Quellauszug:
:::

Am 2. Dezember 2011 wurde Steviolglycosid - ein aus der Pflanze Stevia gewonnener Süßstoff - auch in der EU zugelassen. Kritiker halten an ihren Bedenken fest, dass die Substanz ab einer gewissen Dosis die Fruchtbarkeit von Männern beeinträchtigen bzw. Krebs erregen könne.

Wie sie darauf kommen, erläutert Waltraud Schwab von die taz: "Die indianische Bevölkerung Paraguays benutzt Stevia als Süßstoff und Medizin. Angeblich übrigens auch zur Verhütung. Das hat die EU-Nahrungsmittelwächter auf den Plan gerufen."

Deren Vorbehalte konnten jedoch mittels Untersuchungen letztlich widerlegt werden. Und dennoch: "Zunächst dürfen mit dem Lebensmittelzusatzstoff, wie es offiziell heißt, nur Getränke, Müsli, Joghurts, Marmeladen, Schokolade und andere Süßigkeiten gesüßt werden", räumt Maria Braun vom Handelsblatt an dieser Stelle ein.

Auch was die Dosis angeht, greift die EU regulierend ein: 4 Milligramm pro Kilogramm Körpergewicht sind erlaubt.


Per Umweg zum Patent

Die Branche verspricht sich unterdessen von Stevia nicht weniger als eine "Revolution in der Lebensmittelindustrie", ahnte Dirk Müller von Der Spiegel bereits im Frühjahr 2010 folgerichtig. Zugute kommt diese Entwicklung dabei vor allem den beiden US-Konzernen Cargill und Coca-Cola, die Stevia zur Marktreife verholfen haben.

Weil die Pflanze jedoch jeder anbauen könne, konzentrierten sich die Unternehmen auf eine ganz bestimmte Substanz des Gewächses. Mit Methoden, die Müller "perfide" erscheinen, denn: "Die reine Pflanze bleibt als Lebensmittel verboten, der chemisch gewonnene Bestandteil hingegen wird zugelassen - und man kann Millionen mit den neuen patentierten Süßstoffen verdienen." - 24 Patente sind es, die Coca-Cola sein eigen nennt.


Weltweit im Handel

Für den Getränkekonzern wie auch Cargill schließt sich mit dem Ja der EU langsam aber sicher der Abnehmer-Kreis. Denn in einigen Teilen der Welt ist der Süßstoff bereits seit mehreren Jahren zugelassen und beschert den Herstellern rasant wachsende Marktanteile. Dazu ein Beispiel von Christina Berndt (Süddeutsche Zeitung): "In Japan werden die quietschsüßen Blätter der Stevia-Pflanze ebenso wie ihre Inhaltsstoffe schon seit den 1970er-Jahren verwendet."

Und seien dort nicht mehr wegzudenken, ergänzt Kevin P. Hoffmann von Der Tagesspiegel: "Der Stoff steckt in fast allen Lebensmitteln von Fisch und Kaugummi über Eiscreme bis zur Diätcola. Auch in Korea, Israel und Brasilien stehen Produkte mit Stevia legal im Regal. In den USA setzt es sich langsam durch."

:::

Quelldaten
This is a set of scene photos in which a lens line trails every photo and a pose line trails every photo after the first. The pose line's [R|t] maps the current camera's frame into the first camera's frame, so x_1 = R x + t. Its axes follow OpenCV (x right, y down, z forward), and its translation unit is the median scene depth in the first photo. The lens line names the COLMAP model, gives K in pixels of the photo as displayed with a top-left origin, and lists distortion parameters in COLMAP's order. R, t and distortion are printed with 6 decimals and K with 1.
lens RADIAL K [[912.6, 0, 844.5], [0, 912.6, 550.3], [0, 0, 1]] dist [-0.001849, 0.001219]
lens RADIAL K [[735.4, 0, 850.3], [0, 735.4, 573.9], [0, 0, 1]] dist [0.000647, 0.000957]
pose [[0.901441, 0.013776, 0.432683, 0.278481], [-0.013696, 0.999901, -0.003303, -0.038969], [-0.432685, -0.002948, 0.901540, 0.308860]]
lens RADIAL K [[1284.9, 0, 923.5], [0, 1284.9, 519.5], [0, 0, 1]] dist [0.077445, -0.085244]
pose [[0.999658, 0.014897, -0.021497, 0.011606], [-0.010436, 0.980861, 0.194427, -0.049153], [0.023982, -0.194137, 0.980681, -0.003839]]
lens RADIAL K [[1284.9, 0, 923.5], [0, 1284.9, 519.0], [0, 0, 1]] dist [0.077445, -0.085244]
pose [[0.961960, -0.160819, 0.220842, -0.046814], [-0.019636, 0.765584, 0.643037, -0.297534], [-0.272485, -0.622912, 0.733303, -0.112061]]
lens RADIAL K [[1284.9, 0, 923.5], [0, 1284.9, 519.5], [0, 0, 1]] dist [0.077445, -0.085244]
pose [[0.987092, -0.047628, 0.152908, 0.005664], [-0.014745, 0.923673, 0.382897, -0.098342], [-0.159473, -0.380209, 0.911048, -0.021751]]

:::

Anforderung 1:
Beantworte zum Quellauszug über Stevia diese Fragen:
(a) An welchem Datum wurde Steviolglycosid in der EU zugelassen?
(b) Wie viele Patente nennt Coca-Cola laut Quellauszug sein eigen?
(c) Seit wann werden Stevia-Blätter und ihre Inhaltsstoffe in Japan verwendet?
Anforderung 2: Setze den Quellauszug über Stevia im gleichen Stil nach seinem letzten Satz fort.
Die Einträge sind eigenständiges Material, getrennt vom Quellauszug.

Ausgabe 1:
(a) Am 2. Dezember 2011.
(b) 24 Patente.
(c) Seit den 1970er-Jahren.

Ausgabe 2:
"G'sünder halt"

Verlockend sind die Vorteile, die Stevia - auch Honigkraut genannt - im Vergleich zu herkömmlichen Süßstoffen mit sich bringt: Die Pflanze sei, erklärt Oliver Voß (WirtschaftsWoche), "300 mal so süß wie Zucker und dabei kalorienfrei". Wobei der Schokoladenhersteller Josef Zotter gegenüber dem Wirtschaftsblatt die Euphorie der Befürworter dämpft: "Eine geschmackliche Sensation darf man sich aber nicht erwarten, g'sünder ist es."

Das weiß auch die Lebensmittelindustrie und versucht eifrig, am Aroma zu feilen. Denn, bestätigt der Schweizer Josef Arnold, Direktor der Zuckerfabriken Aarberg und Frauenfeld, im Gespräch mit Claudia Wirz von der Neuen Zürcher Zeitung: "Stevia habe einen Beigeschmack, der an Lakritze erinnere. Je nach Produkt (..) könne das ein Problem sein – oder auch nicht."

Aus diesem Grund werden Oliver Voß (WirtschaftsWoche) zufolge auch weiterhin zwei Drittel der Lebensmittel auf Zuckerbasis erzeugt.


Die Dosis macht's

Für Stevia gilt, was letztlich für alle anderen Süßstoffe gilt, wollen Michael Dommel und seine Kollegen von Die Zeit zu guter Letzt mit einer "süßen Illusion" aufräumen: "Viele Menschen nehmen generell zu viele Kalorien zu sich. Proteine, Fette sowie ein Mangel an Ballaststoffen und Bewegung spielen dabei wahrscheinlich eine deutlich größere Rolle als Zucker."

Daran ändert auch Stevia nichts. Aber es dafür vermutlich bewussten Konsumenten noch ein wenig schwieriger machen, die Etiketten von Produkten zu entschlüsseln.